Гнат и Гнатиха только всплеснули руками. Комиссар не знал, что делать дальше. Броситься в погоню? Но куда? Или ждать на месте? Кого? Панич, конечно, не вернётся, а Гриць? А вдруг они оба уже в Венгрии? Да и что, собственно, такого страшного сделал панич, чтобы гоняться за ним целой ротой по горам и снегам? Комиссар вспомнил пункт своей инструкции — "собрать сведения о преступной деятельности Никодима Пшестшельского в его родной деревне" — и, разместив своих солдат во дворе, начал "тянуть протоколы" со всех — начиная со старого пана и заканчивая деревенскими парнями и девушками. Вся деревня дрожала; в домах голосили женщины, плакали девушки, люди ходили, как отравленные. Протоколы под охраной солдат в те времена — это была вовсе не простая и невинная вещь, как могло бы показаться. Как и везде при крепостном правопорядке, здесь в работе были палки; солдаты не могли есть хлеб задаром. Каждое малейшее противоречие в показаниях выяснялось на скамье под палками. Выяснялось? Нет, порождало десятки новых противоречий, тянуло новых свидетелей на ту же скамью; в зависимости от пролитых слёз и сломанных прутьев росла куча исписанных (по-немецки!) листов бумаги, а вина панича Никодима раздувалась от простого подозрения до масштабов государственной измены.

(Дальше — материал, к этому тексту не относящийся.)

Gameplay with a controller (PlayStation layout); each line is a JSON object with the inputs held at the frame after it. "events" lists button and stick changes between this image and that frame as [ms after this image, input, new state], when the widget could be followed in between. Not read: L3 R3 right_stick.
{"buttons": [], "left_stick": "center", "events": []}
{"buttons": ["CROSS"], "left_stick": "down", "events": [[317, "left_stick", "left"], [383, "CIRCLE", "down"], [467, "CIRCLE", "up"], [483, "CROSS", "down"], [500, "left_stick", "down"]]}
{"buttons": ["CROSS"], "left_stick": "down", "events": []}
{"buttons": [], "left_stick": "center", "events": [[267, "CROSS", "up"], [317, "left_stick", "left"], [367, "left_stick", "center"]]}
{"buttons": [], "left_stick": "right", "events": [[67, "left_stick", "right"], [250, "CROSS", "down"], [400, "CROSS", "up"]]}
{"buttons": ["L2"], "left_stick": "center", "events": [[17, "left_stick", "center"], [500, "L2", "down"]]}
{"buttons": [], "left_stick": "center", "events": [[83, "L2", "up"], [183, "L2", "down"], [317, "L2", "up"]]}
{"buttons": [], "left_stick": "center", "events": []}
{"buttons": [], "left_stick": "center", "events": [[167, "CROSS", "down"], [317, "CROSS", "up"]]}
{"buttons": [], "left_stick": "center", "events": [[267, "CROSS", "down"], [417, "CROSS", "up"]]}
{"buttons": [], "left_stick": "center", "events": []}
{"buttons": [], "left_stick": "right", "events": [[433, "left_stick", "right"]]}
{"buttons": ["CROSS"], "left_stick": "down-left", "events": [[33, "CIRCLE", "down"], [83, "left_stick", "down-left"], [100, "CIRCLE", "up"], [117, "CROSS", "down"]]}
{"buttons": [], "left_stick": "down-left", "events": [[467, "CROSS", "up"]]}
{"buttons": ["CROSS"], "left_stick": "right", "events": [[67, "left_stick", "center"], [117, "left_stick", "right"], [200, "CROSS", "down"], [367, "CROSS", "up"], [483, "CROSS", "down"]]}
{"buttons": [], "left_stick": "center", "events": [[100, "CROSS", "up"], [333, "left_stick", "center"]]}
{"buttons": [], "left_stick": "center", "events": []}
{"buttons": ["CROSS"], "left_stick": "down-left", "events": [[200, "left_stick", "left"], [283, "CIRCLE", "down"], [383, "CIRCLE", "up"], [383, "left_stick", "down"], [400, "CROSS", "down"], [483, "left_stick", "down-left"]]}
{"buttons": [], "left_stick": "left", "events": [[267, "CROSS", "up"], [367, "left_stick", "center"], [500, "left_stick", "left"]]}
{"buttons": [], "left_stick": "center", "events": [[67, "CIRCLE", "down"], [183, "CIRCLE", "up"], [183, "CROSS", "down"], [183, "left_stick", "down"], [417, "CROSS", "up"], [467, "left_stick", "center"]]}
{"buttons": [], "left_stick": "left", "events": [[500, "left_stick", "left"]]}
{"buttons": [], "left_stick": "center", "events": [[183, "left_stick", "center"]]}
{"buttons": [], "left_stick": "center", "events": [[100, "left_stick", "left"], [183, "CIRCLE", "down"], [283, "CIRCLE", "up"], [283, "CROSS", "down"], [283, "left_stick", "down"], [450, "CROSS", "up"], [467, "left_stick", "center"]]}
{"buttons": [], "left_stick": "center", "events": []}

В первый день эта инквизиция длилась до глубокой ночи, продолжалась и на второй день. Забили полный амбар людей, которых по тем или иным причинам комиссар считал подозрительными. Среди первых арестованных оказалась мать Гриця, хотя она клялась и божилась, что панича у себя не видела и ничегошеньки не знает. Арестовали и служанку. Старый Гнат ночевал один в своей хате, когда внезапно в полночь кто-то тихо постучал в окно. Это был Гриць.
Отец впустил его в дом, зажёг свет, предварительно завесив окна, и взглянул на него. Гриць был весь мокрый и усыпанный снегом, но при этом спокойный и весёлый.
— Где ты был? — спросил отец.
— С паничем, — ответил Гриць.
— А где панич?
— Далеко, может, уже в Венгрии.
— Ты проводил его?
— Да.
— А он не звал тебя идти с ним в Венгрию?
— Нет! Зачем бы я ему там? Я довёл его до границы.
— Ну, переодевайся скорее и согрейся! — сказал отец.
— А где мама? Где Маринка?
— Не спрашивай! Переодевайся! Вот тебе одежда. Ты, наверное, голоден.
— Конечно, голоден.
— Ну, найдём тебе поужинать. Видишь, сегодня я и хозяин, и хозяйка, и слуга.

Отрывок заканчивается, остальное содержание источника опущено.